Primo Conti (Florence 1900 - 1988)

Date
1924
Location
Room 27
Technique
Oil on canvas
Size
151 x 81 cm
Inventory
Dep. 51

 

“In only four days […] of incredibly intense work, I managed to produce ‘Liung-Juk’ in its entirety: this work had been rattling me for some time and it is something more than a relaxing break from the anguish of a triptych and its toils– instead, I‘d like to call it a frenetic gift, full of novel-like ambushes, from me to my friends”. This was how, in a letter to his friend Alessandro Pavolini, young Primo Conti described the creative process of one of the works he dedicated to the exotic theme, painted during the realisation of the Crucifixion triptych for the Church of Santa Maria Novella in Florence.

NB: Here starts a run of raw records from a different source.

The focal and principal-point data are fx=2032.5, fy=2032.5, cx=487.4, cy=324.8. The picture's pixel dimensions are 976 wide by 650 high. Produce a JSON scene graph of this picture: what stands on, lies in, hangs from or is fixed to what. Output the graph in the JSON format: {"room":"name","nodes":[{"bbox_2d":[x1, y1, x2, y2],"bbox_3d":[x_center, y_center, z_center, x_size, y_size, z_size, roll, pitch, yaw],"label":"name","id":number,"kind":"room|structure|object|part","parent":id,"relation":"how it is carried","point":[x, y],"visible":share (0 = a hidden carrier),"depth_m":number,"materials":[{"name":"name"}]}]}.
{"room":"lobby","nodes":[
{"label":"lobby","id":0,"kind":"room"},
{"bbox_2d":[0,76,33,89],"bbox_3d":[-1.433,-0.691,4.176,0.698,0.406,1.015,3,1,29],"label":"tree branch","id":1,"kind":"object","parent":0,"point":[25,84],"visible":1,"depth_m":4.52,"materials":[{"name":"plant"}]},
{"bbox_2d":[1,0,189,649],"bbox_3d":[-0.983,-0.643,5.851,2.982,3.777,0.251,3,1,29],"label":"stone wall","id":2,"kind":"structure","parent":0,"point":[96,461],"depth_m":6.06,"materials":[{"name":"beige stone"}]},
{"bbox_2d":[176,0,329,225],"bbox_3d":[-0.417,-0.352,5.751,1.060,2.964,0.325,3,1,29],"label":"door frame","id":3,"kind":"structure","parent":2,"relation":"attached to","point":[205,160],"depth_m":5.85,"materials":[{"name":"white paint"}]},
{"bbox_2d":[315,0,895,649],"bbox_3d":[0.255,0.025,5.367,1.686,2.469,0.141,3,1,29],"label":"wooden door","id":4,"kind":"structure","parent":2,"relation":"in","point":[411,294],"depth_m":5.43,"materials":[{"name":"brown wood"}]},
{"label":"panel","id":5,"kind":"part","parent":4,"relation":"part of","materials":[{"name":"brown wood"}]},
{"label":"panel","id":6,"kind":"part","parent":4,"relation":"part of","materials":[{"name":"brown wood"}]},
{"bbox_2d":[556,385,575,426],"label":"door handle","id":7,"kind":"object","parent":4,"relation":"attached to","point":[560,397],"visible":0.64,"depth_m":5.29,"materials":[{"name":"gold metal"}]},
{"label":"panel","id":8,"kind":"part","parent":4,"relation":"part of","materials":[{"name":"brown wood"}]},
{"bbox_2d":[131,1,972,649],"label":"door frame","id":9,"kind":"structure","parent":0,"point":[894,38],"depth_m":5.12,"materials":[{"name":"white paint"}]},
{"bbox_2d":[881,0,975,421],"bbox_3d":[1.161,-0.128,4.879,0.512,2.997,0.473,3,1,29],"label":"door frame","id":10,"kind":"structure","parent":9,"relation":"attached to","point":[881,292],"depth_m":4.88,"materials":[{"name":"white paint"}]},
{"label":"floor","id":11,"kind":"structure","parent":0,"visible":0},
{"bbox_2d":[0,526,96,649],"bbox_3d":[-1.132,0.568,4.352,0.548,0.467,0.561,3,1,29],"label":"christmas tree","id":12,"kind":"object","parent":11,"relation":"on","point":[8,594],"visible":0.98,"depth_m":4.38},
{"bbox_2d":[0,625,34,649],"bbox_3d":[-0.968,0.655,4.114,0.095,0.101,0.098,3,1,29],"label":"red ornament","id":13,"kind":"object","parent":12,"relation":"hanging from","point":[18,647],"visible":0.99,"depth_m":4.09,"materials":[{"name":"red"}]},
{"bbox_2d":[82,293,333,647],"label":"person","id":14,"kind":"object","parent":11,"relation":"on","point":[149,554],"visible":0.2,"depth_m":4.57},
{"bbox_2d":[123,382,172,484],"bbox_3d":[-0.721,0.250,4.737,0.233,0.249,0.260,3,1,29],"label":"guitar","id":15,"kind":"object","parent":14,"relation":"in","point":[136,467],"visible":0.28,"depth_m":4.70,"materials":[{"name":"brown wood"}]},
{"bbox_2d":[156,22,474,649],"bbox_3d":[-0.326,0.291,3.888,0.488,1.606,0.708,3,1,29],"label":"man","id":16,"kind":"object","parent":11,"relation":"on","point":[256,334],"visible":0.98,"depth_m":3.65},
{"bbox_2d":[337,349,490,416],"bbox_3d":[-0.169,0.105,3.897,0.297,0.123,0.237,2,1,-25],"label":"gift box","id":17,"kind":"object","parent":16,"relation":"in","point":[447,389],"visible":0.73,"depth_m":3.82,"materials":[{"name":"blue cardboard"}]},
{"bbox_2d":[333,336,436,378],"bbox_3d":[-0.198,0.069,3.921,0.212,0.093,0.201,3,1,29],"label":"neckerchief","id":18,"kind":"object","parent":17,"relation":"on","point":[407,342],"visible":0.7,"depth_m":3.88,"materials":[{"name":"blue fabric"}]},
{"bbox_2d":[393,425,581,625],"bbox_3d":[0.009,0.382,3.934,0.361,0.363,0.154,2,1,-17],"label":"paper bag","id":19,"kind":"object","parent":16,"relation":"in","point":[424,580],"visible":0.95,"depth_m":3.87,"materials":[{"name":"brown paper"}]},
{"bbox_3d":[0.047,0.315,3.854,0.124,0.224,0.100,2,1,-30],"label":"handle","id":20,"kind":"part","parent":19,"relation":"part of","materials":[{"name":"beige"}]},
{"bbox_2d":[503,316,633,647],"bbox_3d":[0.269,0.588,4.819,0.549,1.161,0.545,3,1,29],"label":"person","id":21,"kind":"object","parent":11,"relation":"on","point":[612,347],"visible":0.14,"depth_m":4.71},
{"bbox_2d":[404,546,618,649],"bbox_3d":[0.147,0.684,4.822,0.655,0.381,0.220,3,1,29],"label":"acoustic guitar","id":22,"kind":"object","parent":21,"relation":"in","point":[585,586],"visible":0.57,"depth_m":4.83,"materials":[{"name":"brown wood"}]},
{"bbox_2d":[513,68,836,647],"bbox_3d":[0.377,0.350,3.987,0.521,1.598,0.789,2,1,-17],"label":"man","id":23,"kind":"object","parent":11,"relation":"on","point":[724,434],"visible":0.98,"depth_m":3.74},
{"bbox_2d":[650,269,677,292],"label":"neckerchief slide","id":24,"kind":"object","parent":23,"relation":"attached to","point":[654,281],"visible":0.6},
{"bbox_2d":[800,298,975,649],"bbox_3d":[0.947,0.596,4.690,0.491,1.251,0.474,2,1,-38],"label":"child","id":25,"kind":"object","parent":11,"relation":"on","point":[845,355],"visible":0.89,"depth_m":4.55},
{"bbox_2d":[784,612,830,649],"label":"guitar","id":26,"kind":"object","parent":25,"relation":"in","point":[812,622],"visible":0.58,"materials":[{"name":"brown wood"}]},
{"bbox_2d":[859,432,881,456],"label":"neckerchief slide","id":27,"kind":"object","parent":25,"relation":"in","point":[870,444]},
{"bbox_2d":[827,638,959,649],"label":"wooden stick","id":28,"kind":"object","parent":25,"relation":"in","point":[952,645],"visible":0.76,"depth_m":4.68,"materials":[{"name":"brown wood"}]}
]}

The inspiration that gave rise to the work was the magnificent imperial dress worn by the Chinese maid of Primo Conti’s lover, a Dutch woman who had lived in Singapore. The triumphant firework display of colours enhanced by the neutral background is in stark contrast with the woman’s expression, who looks almost cowed, and certainly not princess-like in the least.

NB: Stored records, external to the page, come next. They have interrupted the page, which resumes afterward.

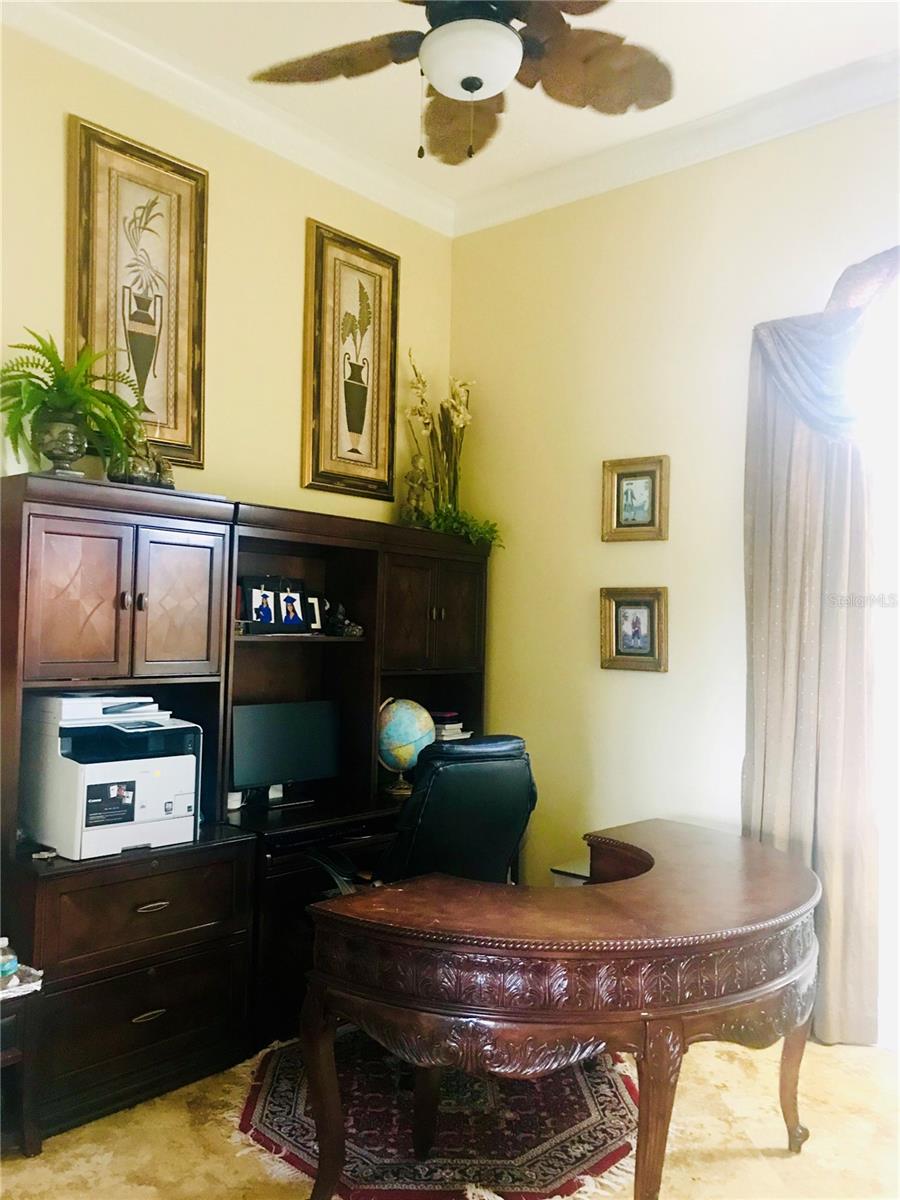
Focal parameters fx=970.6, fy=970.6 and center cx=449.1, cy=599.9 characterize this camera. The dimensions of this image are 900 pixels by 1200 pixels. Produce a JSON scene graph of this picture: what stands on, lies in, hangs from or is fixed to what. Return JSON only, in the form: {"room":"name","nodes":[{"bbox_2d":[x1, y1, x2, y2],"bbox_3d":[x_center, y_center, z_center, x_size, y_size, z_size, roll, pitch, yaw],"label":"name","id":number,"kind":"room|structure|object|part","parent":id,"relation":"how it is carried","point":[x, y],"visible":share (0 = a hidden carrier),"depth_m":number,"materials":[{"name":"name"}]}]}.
{"room":"office","nodes":[
{"label":"office","id":0,"kind":"room"},
{"bbox_2d":[0,18,454,528],"bbox_3d":[-1.563,-0.253,3.086,0.152,3.453,4.775,0,-2,41],"label":"left wall","id":1,"kind":"structure","parent":0,"point":[302,213],"depth_m":3.78,"materials":[{"name":"beige paint"}]},
{"bbox_2d":[66,114,207,465],"bbox_3d":[-1.112,-1.053,3.485,0.040,1.165,0.524,0,-2,41],"label":"framed picture","id":2,"kind":"object","parent":1,"relation":"attached to","point":[82,250],"visible":0.95,"depth_m":3.48,"materials":[{"name":"gold"}]},
{"bbox_2d":[1,0,453,237],"bbox_3d":[-1.388,-1.914,3.079,0.108,0.119,4.337,0,-2,41],"label":"crown molding","id":3,"kind":"structure","parent":1,"relation":"attached to","point":[152,66],"depth_m":3.68,"materials":[{"name":"white paint"}]},
{"bbox_2d":[302,219,399,499],"bbox_3d":[-0.424,-1.017,4.278,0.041,1.157,0.520,0,-2,41],"label":"framed picture","id":4,"kind":"object","parent":1,"relation":"attached to","point":[315,356],"visible":0.99,"depth_m":4.25,"materials":[{"name":"gold"}]},
{"bbox_2d":[0,1029,899,1199],"bbox_3d":[0.165,1.548,1.668,4.688,0.101,4.716,0,-2,41],"label":"floor","id":5,"kind":"structure","parent":0,"point":[755,1163],"depth_m":2.71,"materials":[{"name":"beige carpet"}]},
{"bbox_2d":[0,980,43,1158],"bbox_3d":[-1.413,1.272,2.553,0.455,0.445,0.523,0,-2,41],"label":"side table","id":6,"kind":"object","parent":5,"relation":"on","point":[25,1130],"visible":0.85,"depth_m":2.61,"materials":[{"name":"brown wood"}]},
{"bbox_2d":[0,936,18,983],"bbox_3d":[-1.224,0.977,2.650,0.070,0.104,0.074,0,-2,41],"label":"bottle","id":7,"kind":"object","parent":6,"relation":"on","point":[13,966],"visible":0.99,"depth_m":2.63,"materials":[{"name":"clear"}]},
{"bbox_2d":[0,963,43,999],"bbox_3d":[-1.269,1.035,2.629,0.231,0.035,0.268,0,-2,41],"label":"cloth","id":8,"kind":"object","parent":6,"relation":"on","point":[35,986],"visible":0.79,"depth_m":2.63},
{"bbox_2d":[0,467,250,1147],"bbox_3d":[-1.134,0.603,3.120,0.560,1.843,0.788,0,-2,41],"label":"desk cabinet","id":9,"kind":"object","parent":5,"relation":"on","point":[206,578],"visible":0.83,"depth_m":2.98,"materials":[{"name":"brown wood"}]},
{"bbox_2d":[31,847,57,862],"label":"small object","id":10,"kind":"object","parent":9,"relation":"on","point":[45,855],"visible":0.97,"depth_m":2.81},
{"bbox_2d":[32,410,88,476],"bbox_3d":[-1.229,-0.476,3.069,0.181,0.206,0.181,1,-2,-2],"label":"plant pot","id":11,"kind":"object","parent":9,"relation":"on","point":[55,455],"visible":0.88,"depth_m":3.02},
{"bbox_2d":[1,328,145,475],"bbox_3d":[-1.206,-0.594,3.009,0.453,0.467,0.530,0,-2,41],"label":"fern","id":12,"kind":"object","parent":11,"relation":"in","point":[48,371],"visible":0.87,"depth_m":2.99,"materials":[{"name":"green plant"}]},
{"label":"door","id":13,"kind":"part","parent":9,"relation":"part of","materials":[{"name":"brown wood"}]},
{"bbox_2d":[24,691,201,861],"bbox_3d":[-1.070,0.539,3.103,0.483,0.428,0.443,0,-2,41],"label":"printer","id":14,"kind":"object","parent":9,"relation":"on","point":[152,762],"visible":0.96,"depth_m":2.98,"materials":[{"name":"white plastic"}]},
{"bbox_2d":[107,435,174,490],"bbox_3d":[-1.048,-0.477,3.311,0.163,0.232,0.256,0,-2,41],"label":"figurine","id":15,"kind":"object","parent":9,"relation":"on","point":[142,480],"visible":0.71,"depth_m":3.27,"materials":[{"name":"metal"}]},
{"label":"drawer","id":16,"kind":"part","parent":9,"relation":"part of","materials":[{"name":"brown wood"}]},
{"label":"drawer","id":17,"kind":"part","parent":9,"relation":"part of","materials":[{"name":"brown wood"}]},
{"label":"drawer pull","id":18,"kind":"part","parent":9,"relation":"part of","materials":[{"name":"metal"}]},
{"bbox_3d":[-0.910,0.939,2.978,0.042,0.022,0.094,0,-2,41],"label":"drawer pull","id":19,"kind":"part","parent":9,"relation":"part of","materials":[{"name":"metal"}]},
{"bbox_3d":[-0.887,0.018,3.165,0.071,0.503,0.276,0,-2,41],"label":"cabinet door","id":20,"kind":"part","parent":9,"relation":"part of","materials":[{"name":"brown wood"}]},
{"bbox_2d":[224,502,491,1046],"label":"wall unit","id":21,"kind":"object","parent":5,"relation":"on","point":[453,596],"visible":0.49,"depth_m":4.03,"materials":[{"name":"brown wood"}]},
{"bbox_2d":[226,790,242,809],"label":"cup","id":22,"kind":"object","parent":21,"relation":"on","point":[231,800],"visible":0.51,"depth_m":3.64,"materials":[{"name":"white"}]},
{"bbox_2d":[242,575,280,631],"bbox_3d":[-0.734,0.017,3.762,0.145,0.217,0.088,2,-2,-26],"label":"photo frame","id":23,"kind":"object","parent":21,"relation":"in","point":[255,608],"visible":0.99,"depth_m":3.75,"materials":[{"name":"black"}]},
{"bbox_2d":[230,699,341,804],"bbox_3d":[-0.657,0.601,3.835,0.178,0.390,0.508,0,-2,41],"label":"computer monitor","id":24,"kind":"object","parent":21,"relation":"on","point":[297,755],"visible":0.97,"depth_m":3.80,"materials":[{"name":"black plastic"}]},
{"bbox_2d":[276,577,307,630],"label":"photo frame","id":25,"kind":"object","parent":21,"relation":"in","point":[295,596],"visible":0.99,"depth_m":3.90,"materials":[{"name":"black"}]},
{"bbox_2d":[305,592,325,632],"bbox_3d":[-0.600,0.056,4.018,0.078,0.169,0.150,0,-2,41],"label":"photo frame","id":26,"kind":"object","parent":21,"relation":"in","point":[317,626],"visible":0.75,"depth_m":4.04,"materials":[{"name":"black"}]},
{"bbox_2d":[327,601,363,637],"bbox_3d":[-0.452,0.079,4.090,0.117,0.152,0.156,0,-2,41],"label":"figurine","id":27,"kind":"object","parent":21,"relation":"in","point":[339,613],"visible":1,"depth_m":4.06,"materials":[{"name":"metal"}]},
{"bbox_2d":[377,696,434,794],"bbox_3d":[-0.200,0.622,4.188,0.267,0.412,0.261,1,-2,-4],"label":"globe","id":28,"kind":"object","parent":21,"relation":"on","point":[406,714],"visible":0.95,"depth_m":4.11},
{"bbox_2d":[401,454,428,526],"bbox_3d":[-0.158,-0.487,4.465,0.137,0.374,0.138,1,-2,3],"label":"figurine","id":29,"kind":"object","parent":21,"relation":"on","point":[411,475],"visible":0.87,"depth_m":4.44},
{"bbox_2d":[402,353,500,549],"bbox_3d":[0.014,-0.687,4.459,0.527,0.907,0.442,0,-2,41],"label":"flower arrangement","id":30,"kind":"object","parent":21,"relation":"on","point":[421,381],"visible":0.92,"depth_m":4.48,"materials":[{"name":"plant"}]},
{"bbox_2d":[431,711,471,741],"bbox_3d":[-0.058,0.598,4.558,0.257,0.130,0.220,0,-2,41],"label":"book stack","id":31,"kind":"object","parent":21,"relation":"in","point":[456,724],"visible":0.46,"depth_m":4.49,"materials":[{"name":"paper"}]},
{"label":"cabinet door","id":32,"kind":"part","parent":21,"relation":"part of","materials":[{"name":"brown wood"}]},
{"bbox_2d":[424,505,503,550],"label":"green plant","id":33,"kind":"object","parent":21,"relation":"on","point":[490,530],"visible":0.56,"depth_m":4.41,"materials":[{"name":"green plant"}]},
{"bbox_2d":[235,1029,643,1199],"bbox_3d":[0.012,1.525,3.016,1.336,0.013,1.346,1,-2,-6],"label":"rug","id":34,"kind":"object","parent":5,"relation":"on","point":[270,1120],"visible":0.68,"depth_m":2.79,"materials":[{"name":"red carpet"}]},
{"bbox_2d":[312,734,535,893],"bbox_3d":[-0.101,0.985,3.333,0.709,1.074,0.734,2,-2,-35],"label":"office chair","id":35,"kind":"object","parent":34,"relation":"on","point":[498,772],"visible":0.48,"depth_m":3.10,"materials":[{"name":"black leather"}]},
{"bbox_2d":[301,816,819,1199],"bbox_3d":[0.473,1.172,2.773,1.038,0.725,1.708,0,-2,41],"label":"desk","id":36,"kind":"object","parent":5,"relation":"on","point":[653,1032],"visible":0.99,"depth_m":2.29,"materials":[{"name":"brown wood"}]},
{"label":"leg","id":37,"kind":"part","parent":36,"relation":"part of","materials":[{"name":"brown wood"}]},
{"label":"leg","id":38,"kind":"part","parent":36,"relation":"part of","materials":[{"name":"brown wood"}]},
{"bbox_3d":[0.965,1.304,2.769,0.101,0.465,0.103,0,-2,41],"label":"leg","id":39,"kind":"part","parent":36,"relation":"part of","materials":[{"name":"brown wood"}]},
{"bbox_2d":[33,0,899,213],"bbox_3d":[0.178,-2.006,1.584,4.583,0.108,4.714,0,-2,41],"label":"ceiling","id":40,"kind":"structure","parent":0,"point":[555,134],"depth_m":3.44,"materials":[{"name":"white paint"}]},
{"bbox_2d":[248,0,673,163],"bbox_3d":[0.057,-1.544,2.483,1.189,0.793,1.193,2,-2,-11],"label":"ceiling fan","id":41,"kind":"object","parent":40,"relation":"hanging from","point":[468,89],"visible":0.98,"depth_m":2.57,"materials":[{"name":"brown wood"}]},
{"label":"fan blade","id":42,"kind":"part","parent":41,"relation":"part of","materials":[{"name":"brown wood"}]},
{"bbox_2d":[550,859,590,885],"bbox_3d":[0.635,1.334,3.987,0.339,0.458,0.345,0,-2,41],"label":"box","id":43,"kind":"object","parent":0,"point":[557,871],"visible":0.1,"depth_m":3.96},
{"bbox_2d":[448,95,899,1010],"bbox_3d":[1.741,-0.154,3.359,4.611,3.506,0.167,0,-2,41],"label":"right wall","id":44,"kind":"structure","parent":0,"point":[582,533],"depth_m":4.10,"materials":[{"name":"beige paint"}]},
{"bbox_2d":[599,586,668,672],"bbox_3d":[0.764,0.122,4.046,0.310,0.346,0.039,0,-2,41],"label":"framed picture","id":45,"kind":"object","parent":44,"relation":"attached to","point":[636,636],"visible":0.98,"depth_m":4.04,"materials":[{"name":"gold wood"}]},
{"bbox_2d":[601,454,668,542],"bbox_3d":[0.771,-0.416,4.063,0.299,0.351,0.036,0,-2,41],"label":"framed picture","id":46,"kind":"object","parent":44,"relation":"attached to","point":[631,502],"visible":0.99,"depth_m":4.06,"materials":[{"name":"gold wood"}]},
{"bbox_2d":[453,50,899,237],"bbox_3d":[1.675,-1.846,3.313,4.394,0.121,0.110,0,-2,41],"label":"crown molding","id":47,"kind":"structure","parent":44,"relation":"attached to","point":[780,127],"depth_m":3.91,"materials":[{"name":"white paint"}]},
{"bbox_2d":[741,247,894,1046],"bbox_3d":[1.439,0.100,3.394,0.873,2.900,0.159,0,-2,41],"label":"curtain","id":48,"kind":"object","parent":44,"relation":"attached to","point":[799,550],"visible":0.83,"depth_m":3.49,"materials":[{"name":"beige fabric"}]},
{"bbox_2d":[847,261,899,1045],"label":"window","id":49,"kind":"structure","parent":44,"relation":"in","point":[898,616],"depth_m":3.47,"materials":[{"name":"white"}]}
]}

Conti built the figure in line with a pyramidal scheme, influenced by the study of the Maestà of the 14th Century, combining it with the sober monumentality of Fattori’s portraits. Several generations of painters in Florence, and not only those following an academic path, paid their tribute to the masters from the 14th to the 16th centuries.

From the Macchiaioli period until the 1920s, the tendency to construct works using volumes, and the studies focused on perspective and space traced a line of continuity from the art of the past to that of modern times. The bold brushstroke used by Conti defines the figure using levels and is reminiscent of the way Cézanne structured his volumes, a popular figure at the time whose works populated the Florentine collections. This solid volumetric scheme is brought to life by powerful blasts of colour and light, evoking the Futurist climate in which Conti had played a leading role as a very young man in the previous decade. The painting would go on to win the 4th edition of the Ussi Award, organised by the Academy of the Arts of Drawing in Florence, thanks to a donation by the painter Stefano Ussi. And as the winning painting, it would then enter the collection of the Modern Art Gallery.